| EXCERPTED TEXT |

┏━━

Features Published 18 January 2018

Emotional Safety in the Rehearsal Room

Ahead of her performance 'For a Black Girl', Nicole Acquah explores ideas of emotional safety and self-care in the rehearsal room.
Nicole Acquah
'For a Black Girl', on at Vault Festival from 24-28 Jan

‘For a Black Girl’, on at Vault Festival from 24-28 Jan

Emotional safety is a difficult thing to achieve in a rehearsal room. Firstly, it’s hard to define. In psychology, it’s a term that’s used to describe a state that mixes openness and vulnerability with the feeling of being supported and safe. In a performance context, that could mean a lot of different things. And how exactly can it be quantified? Each actor is different, and what makes one feel comfortable in a rehearsal space might make another feel uncomfortable.

Still, I don’t think these tricky questions are something to shy away from. The onus is on us as directors, performers and theatre-makers alike to work towards creating a safe atmosphere in which colleagues feel comfortable expressing emotions and, perhaps even more importantly, are taught methods to help with releasing negative emotions.

┗━━

| WORK INSTRUCTIONS |
(A) In the text on emotional safety in the rehearsal room, what dates is 'For a Black Girl' on at Vault Festival?
(B) Condense the paragraph of the text on emotional safety in the rehearsal room that begins "Emotional safety is a difficult thing" into a short bulleted list that keeps its main points.

| COLLECTED MATERIAL |

┏━━

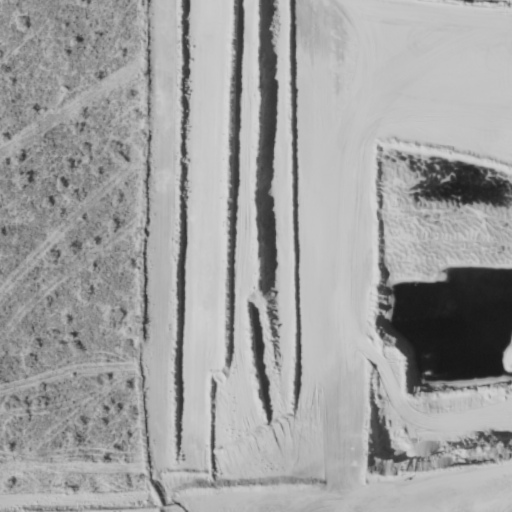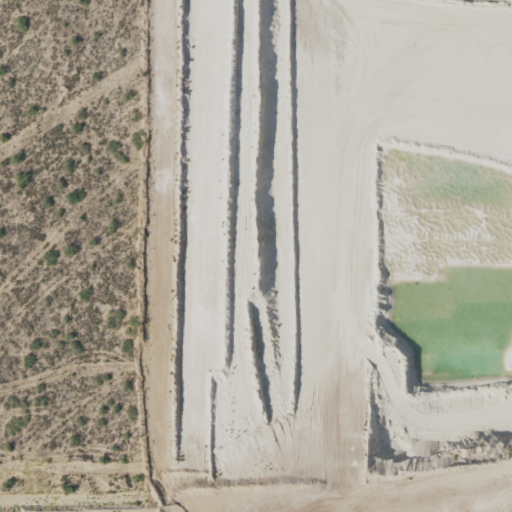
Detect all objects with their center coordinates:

┗━━

| SOLUTIONS FOR EACH TASK |
(A) From 24 to 28 January.

(B)
- Emotional safety is difficult to achieve in a rehearsal room.
- It is hard to define. In psychology, it describes a state that combines openness and vulnerability with feeling supported and safe.
- In performance, it could mean many different things, and it is unclear how it could be quantified.
- Each actor is different: what makes one comfortable in a rehearsal space might make another uncomfortable.